If I pass the PDF through Ghostscript it reports no errors, however an Acrobat pre-flight check will report a missing glyph for space. This error is not reported for the original file. I'm just using a basic command: gswin32c -dBATCH -dNOPAUSE -sDEVICE=pdfwrite -o gs.pdf original_sample.pdf
I've pulled out the font data from the original PDF and saved it. Running TTFDUMP.exe produces an interesting result where it seems that the 'glyf' table is missing:
4. 'glyf' - chksm = 0x00000000, off = 0x00000979, len = 0
5. 'head' - chksm = 0xE463EA67, off = 0x00000979, len = 54
Just wondering, am I interpreting this result correctly? Is it valid to run TTFDUMP like this on extracted data from a PDF? I think a 'glyf' table is required based on the spec, at least for the first 4 necessary characters.
TTFDUMP run on the ghostscript PDF produces a similar result but with a 1-byte 'glyf' table.
If so it seems that Acrobat doesn't particularly care about the missing space while other programs (including the printer) do. It's odd it isn't reported as missing though until it runs through Ghostscript.

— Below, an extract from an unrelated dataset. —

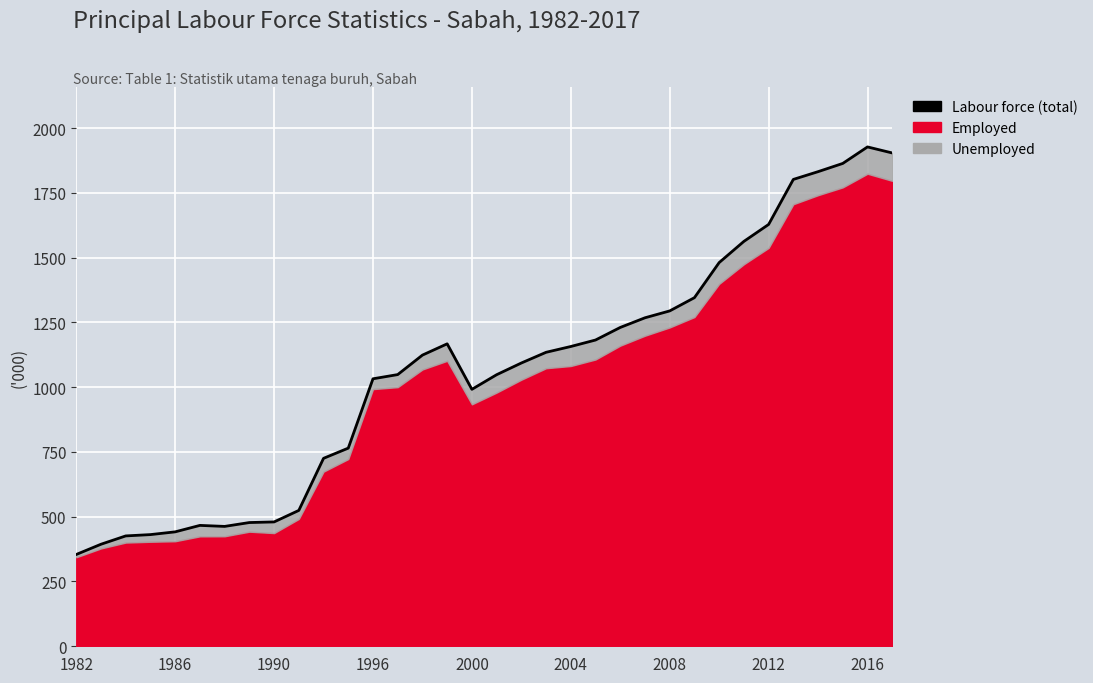

How many lines are shown in the chart?

1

The PDF is created by Adobe InDesign and the font is copyrighted like most so I can't share it.
Edit - I've accepted Ken's answer as he helped me on the Ghostscript bug tracker. In summary, it seems the font is broken as suspected due to the missing glyf table. Until I hear otherwise I'll have to suppose this is a bug in InDesign, and will continue investigating.
Yes you can run ttfdump on an embedded subset font, its still a perfectly valid font.
A missing glyph is not specifically a problem, because the .notdef glyph is used instead, a missing .notdef means a font isn't legal.
I think you are mistaken about the legality of sharing the PDF file (from the point of view of font embedding). Practically every PDF file you see will contain copyright fonts, but these are permitted to be embedded and distributed as part of a PDF (or indeed PostScript) file. TrueType fonts contain flags which control the DRM of the font, and which can deny embedding in in PDF (or other formats). Ghostscript honours these embedding flags in the font as does Acrobat Distiller and other Adobe products.
There were some fonts which inadvertently shipped with DRM which prevented embedding, and there's a list somewhere of these, along with an explicit statement from the font foundry that its permissible to embed these fonts. I think this was somewhere on the Adobe web site a few years back.
So if you have a PDF file with the font embedded in it (especially if it was produced by an Adobe application) then I would be comfortable that its legal to share.
I'm having some trouble figuring out what the problem actually is, and how you are using Ghostscript. If you are running the PDF->PS and then back to PDF then all bets are off frankly. Round-tripping files will often provoke problems.
In any event I'm happy to look at the file but you will have to make it available.